## TRY IT
Please quote every line of text in the entries below without changing a character, and leave the pictures out of your answer.

## DATA SECTION
----
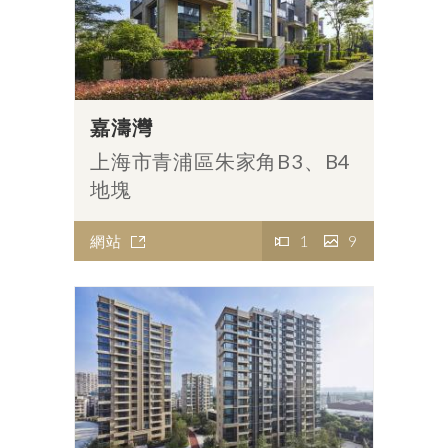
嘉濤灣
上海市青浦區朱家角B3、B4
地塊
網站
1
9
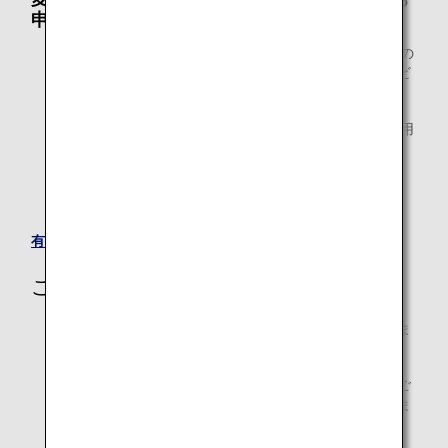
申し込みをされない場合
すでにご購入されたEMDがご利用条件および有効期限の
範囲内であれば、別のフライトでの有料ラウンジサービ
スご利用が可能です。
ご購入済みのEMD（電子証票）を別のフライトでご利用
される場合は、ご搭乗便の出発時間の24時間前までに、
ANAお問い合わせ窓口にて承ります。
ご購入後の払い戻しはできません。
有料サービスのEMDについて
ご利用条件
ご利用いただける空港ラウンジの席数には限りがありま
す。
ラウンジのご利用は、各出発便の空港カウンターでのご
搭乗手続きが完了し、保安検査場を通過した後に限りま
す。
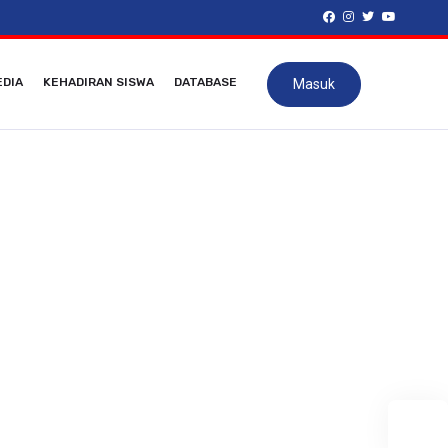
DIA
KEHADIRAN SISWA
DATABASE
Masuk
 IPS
----
## RESPONSE TO THE EXERCISE
嘉濤灣
上海市青浦區朱家角B3、B4
地塊
網站
1
9
申し込みをされない場合
すでにご購入されたEMDがご利用条件および有効期限の
範囲内であれば、別のフライトでの有料ラウンジサービ
スご利用が可能です。
ご購入済みのEMD（電子証票）を別のフライトでご利用
される場合は、ご搭乗便の出発時間の24時間前までに、
ANAお問い合わせ窓口にて承ります。
ご購入後の払い戻しはできません。
有料サービスのEMDについて
ご利用条件
ご利用いただける空港ラウンジの席数には限りがありま
す。
ラウンジのご利用は、各出発便の空港カウンターでのご
搭乗手続きが完了し、保安検査場を通過した後に限りま
す。
DIA
KEHADIRAN SISWA
DATABASE
Masuk
 IPS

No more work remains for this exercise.